--- TEXTABSCHNITT ---

Ein Unding, findet Ann Cathrin Riedel, Vorsitzende des FDP-nahen netzpolitischen Vereins Load. "Eigentlich haben wir die progressivste Regierung seit Jahrzehnten", meint sie. Just unter der Ampel passiere es, dass die Zahlen zur Telekommunikationsüberwachung (TKÜ) "nun der Geheimhaltung unterliegen und nicht mehr veröffentlicht werden dürfen".

2023 machte das BMI zumindest noch Angaben zum Versand stiller SMS durch das Bundeskriminalamt (BKA) und der Bundespolizei mit teilweise steigender Tendenz. Beide Behörden verschickten 2022 demnach insgesamt 99.901 solcher "Stealth Pings", um Personen zu orten. Vergleichbare Zahlen für den Zoll hatte das Innenministerium schon 2012 als Verschlusssache (VS) nur für den Dienstgebrauch (NfD) eingestuft, jene für das Bundesamt für Verfassungsschutz 2019 als geheim. Jetzt verweist es in einer Antwort auf eine Anfrage der Gruppe BSW auch für die beiden Polizeibehörden des Bundes auf die "geheimen" beziehungsweise als "VS-NfD" deklarierten Teile seiner Ausführungen, zu denen sich Abgeordnete nicht öffentlich äußern dürfen.

--- AUFGABEN ---
**A)** Schreiben Sie aus dem Text über die Geheimhaltung der Überwachungszahlen den Teil wortgetreu ab, der mit den Worten „2023 machte das“ beginnt und mit „öffentlich äußern dürfen.“ endet.
**B)** Setzen Sie den Text über die Geheimhaltung der Überwachungszahlen im Anschluss an seinen letzten Satz fort.

Auszug aus dem Datensatz
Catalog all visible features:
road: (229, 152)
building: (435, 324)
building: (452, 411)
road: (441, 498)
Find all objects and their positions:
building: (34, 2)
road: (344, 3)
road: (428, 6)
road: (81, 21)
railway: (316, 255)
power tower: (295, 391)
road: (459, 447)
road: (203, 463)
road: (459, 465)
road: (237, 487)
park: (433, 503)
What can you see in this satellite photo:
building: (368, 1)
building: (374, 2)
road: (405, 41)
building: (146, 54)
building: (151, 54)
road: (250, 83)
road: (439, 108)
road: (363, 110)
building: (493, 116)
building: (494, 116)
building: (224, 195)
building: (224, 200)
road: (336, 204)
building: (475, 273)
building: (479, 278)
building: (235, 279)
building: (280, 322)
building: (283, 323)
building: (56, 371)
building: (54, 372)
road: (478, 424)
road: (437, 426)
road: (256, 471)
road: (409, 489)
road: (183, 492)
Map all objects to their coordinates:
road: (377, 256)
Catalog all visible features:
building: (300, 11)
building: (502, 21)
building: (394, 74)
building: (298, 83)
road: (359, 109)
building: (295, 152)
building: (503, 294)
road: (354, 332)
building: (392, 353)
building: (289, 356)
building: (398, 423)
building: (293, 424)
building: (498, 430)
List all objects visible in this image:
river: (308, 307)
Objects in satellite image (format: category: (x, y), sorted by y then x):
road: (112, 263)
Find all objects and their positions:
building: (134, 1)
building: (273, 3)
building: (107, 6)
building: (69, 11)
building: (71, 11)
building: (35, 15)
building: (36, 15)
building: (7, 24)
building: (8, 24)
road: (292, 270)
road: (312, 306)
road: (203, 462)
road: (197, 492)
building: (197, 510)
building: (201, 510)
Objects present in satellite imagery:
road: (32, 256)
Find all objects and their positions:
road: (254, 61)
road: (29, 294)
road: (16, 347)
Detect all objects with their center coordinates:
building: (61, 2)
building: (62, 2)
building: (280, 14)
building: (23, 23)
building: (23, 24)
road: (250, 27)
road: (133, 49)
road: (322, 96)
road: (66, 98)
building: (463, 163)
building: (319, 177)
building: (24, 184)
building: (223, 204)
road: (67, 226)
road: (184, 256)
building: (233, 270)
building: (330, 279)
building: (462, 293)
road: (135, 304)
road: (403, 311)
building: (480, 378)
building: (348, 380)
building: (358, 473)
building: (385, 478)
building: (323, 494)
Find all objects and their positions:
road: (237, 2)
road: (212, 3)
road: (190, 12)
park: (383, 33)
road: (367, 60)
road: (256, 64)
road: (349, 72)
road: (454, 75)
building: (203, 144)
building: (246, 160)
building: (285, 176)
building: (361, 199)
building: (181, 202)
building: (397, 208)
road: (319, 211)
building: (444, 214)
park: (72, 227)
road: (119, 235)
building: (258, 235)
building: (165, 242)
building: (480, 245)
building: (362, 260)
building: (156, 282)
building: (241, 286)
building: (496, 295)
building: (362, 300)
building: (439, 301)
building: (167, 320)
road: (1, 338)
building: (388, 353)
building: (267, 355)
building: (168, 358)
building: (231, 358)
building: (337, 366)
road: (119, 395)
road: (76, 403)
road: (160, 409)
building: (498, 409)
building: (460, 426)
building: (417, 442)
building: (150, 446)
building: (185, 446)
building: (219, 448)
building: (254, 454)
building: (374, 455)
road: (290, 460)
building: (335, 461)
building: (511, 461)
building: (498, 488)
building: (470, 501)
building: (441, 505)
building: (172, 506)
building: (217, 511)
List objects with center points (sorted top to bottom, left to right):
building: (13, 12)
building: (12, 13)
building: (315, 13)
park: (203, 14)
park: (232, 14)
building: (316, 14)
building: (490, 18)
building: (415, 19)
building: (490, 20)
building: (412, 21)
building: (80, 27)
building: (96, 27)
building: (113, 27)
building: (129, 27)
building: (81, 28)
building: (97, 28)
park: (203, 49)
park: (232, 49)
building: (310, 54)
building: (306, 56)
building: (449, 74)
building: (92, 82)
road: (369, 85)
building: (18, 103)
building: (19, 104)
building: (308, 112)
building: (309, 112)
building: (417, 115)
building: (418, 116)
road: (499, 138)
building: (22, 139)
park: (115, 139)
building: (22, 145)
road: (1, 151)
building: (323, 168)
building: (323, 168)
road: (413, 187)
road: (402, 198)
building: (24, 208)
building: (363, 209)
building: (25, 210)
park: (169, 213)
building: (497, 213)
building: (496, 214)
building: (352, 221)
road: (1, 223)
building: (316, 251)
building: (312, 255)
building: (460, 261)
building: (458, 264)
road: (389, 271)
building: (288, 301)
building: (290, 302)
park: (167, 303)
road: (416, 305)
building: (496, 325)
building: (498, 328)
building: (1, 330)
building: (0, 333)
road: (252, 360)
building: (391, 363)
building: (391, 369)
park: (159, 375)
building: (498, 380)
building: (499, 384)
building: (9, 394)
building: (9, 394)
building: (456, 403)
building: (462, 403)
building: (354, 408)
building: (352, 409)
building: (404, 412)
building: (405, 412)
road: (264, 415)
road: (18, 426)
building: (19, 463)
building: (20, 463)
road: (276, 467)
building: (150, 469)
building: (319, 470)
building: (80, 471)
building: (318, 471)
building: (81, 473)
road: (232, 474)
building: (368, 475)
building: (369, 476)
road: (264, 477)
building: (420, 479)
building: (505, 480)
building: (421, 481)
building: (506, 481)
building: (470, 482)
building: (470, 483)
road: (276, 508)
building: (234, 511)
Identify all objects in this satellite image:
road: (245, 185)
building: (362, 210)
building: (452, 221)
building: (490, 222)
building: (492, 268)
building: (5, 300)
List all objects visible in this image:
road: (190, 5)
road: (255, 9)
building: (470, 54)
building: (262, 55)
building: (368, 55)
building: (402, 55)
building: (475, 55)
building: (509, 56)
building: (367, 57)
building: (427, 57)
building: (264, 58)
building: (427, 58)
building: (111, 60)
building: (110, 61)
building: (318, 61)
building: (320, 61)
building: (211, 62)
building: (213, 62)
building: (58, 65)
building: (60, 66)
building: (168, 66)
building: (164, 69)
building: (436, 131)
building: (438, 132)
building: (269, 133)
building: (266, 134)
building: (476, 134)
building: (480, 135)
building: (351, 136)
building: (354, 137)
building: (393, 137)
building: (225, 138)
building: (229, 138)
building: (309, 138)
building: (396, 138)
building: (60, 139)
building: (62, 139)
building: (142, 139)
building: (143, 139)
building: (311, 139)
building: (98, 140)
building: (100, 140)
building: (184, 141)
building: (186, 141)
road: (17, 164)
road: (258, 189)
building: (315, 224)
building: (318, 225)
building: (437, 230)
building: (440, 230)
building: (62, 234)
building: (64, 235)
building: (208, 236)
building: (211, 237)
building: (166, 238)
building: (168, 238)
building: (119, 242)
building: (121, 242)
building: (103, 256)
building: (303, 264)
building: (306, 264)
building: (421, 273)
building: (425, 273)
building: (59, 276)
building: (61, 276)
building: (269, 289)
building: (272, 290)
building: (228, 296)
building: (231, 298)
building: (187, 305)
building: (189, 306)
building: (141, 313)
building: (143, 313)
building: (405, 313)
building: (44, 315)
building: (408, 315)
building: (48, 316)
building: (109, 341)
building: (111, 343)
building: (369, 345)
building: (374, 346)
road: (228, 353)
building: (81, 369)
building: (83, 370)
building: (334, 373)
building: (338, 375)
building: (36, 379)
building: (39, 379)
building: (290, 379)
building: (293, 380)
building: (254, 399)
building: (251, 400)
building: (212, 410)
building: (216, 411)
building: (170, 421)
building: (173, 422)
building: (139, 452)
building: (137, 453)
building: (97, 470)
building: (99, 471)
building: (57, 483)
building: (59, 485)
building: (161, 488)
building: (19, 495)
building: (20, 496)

--- ANTWORTEN ---
**A)**
2023 machte das BMI zumindest noch Angaben zum Versand stiller SMS durch das Bundeskriminalamt (BKA) und der Bundespolizei mit teilweise steigender Tendenz. Beide Behörden verschickten 2022 demnach insgesamt 99.901 solcher "Stealth Pings", um Personen zu orten. Vergleichbare Zahlen für den Zoll hatte das Innenministerium schon 2012 als Verschlusssache (VS) nur für den Dienstgebrauch (NfD) eingestuft, jene für das Bundesamt für Verfassungsschutz 2019 als geheim. Jetzt verweist es in einer Antwort auf eine Anfrage der Gruppe BSW auch für die beiden Polizeibehörden des Bundes auf die "geheimen" beziehungsweise als "VS-NfD" deklarierten Teile seiner Ausführungen, zu denen sich Abgeordnete nicht öffentlich äußern dürfen.

**B)**
Das BMI begründet die Verschwiegenheit damit, dass sich andernfalls potenziell Rückschlüsse auf "Vorgehensweise, Fähigkeiten und Methoden" von Ermittlern und Agenten ziehen ließen. Dies könnte "wiederum nachteilig für die Aufgabenerfüllung der durchführenden Stellen" sein. Entlocken lässt sich das Ministerium nur, dass das BKA keine per heimliche SMS aufgespürten Personen über die Maßnahme benachrichtigt habe. Die Bundespolizei erhebe zudem überhaupt keine statistischen Daten über die Anzahl der Betroffenen. Diese würden generell von den zuständigen Staatsanwaltschaften informiert.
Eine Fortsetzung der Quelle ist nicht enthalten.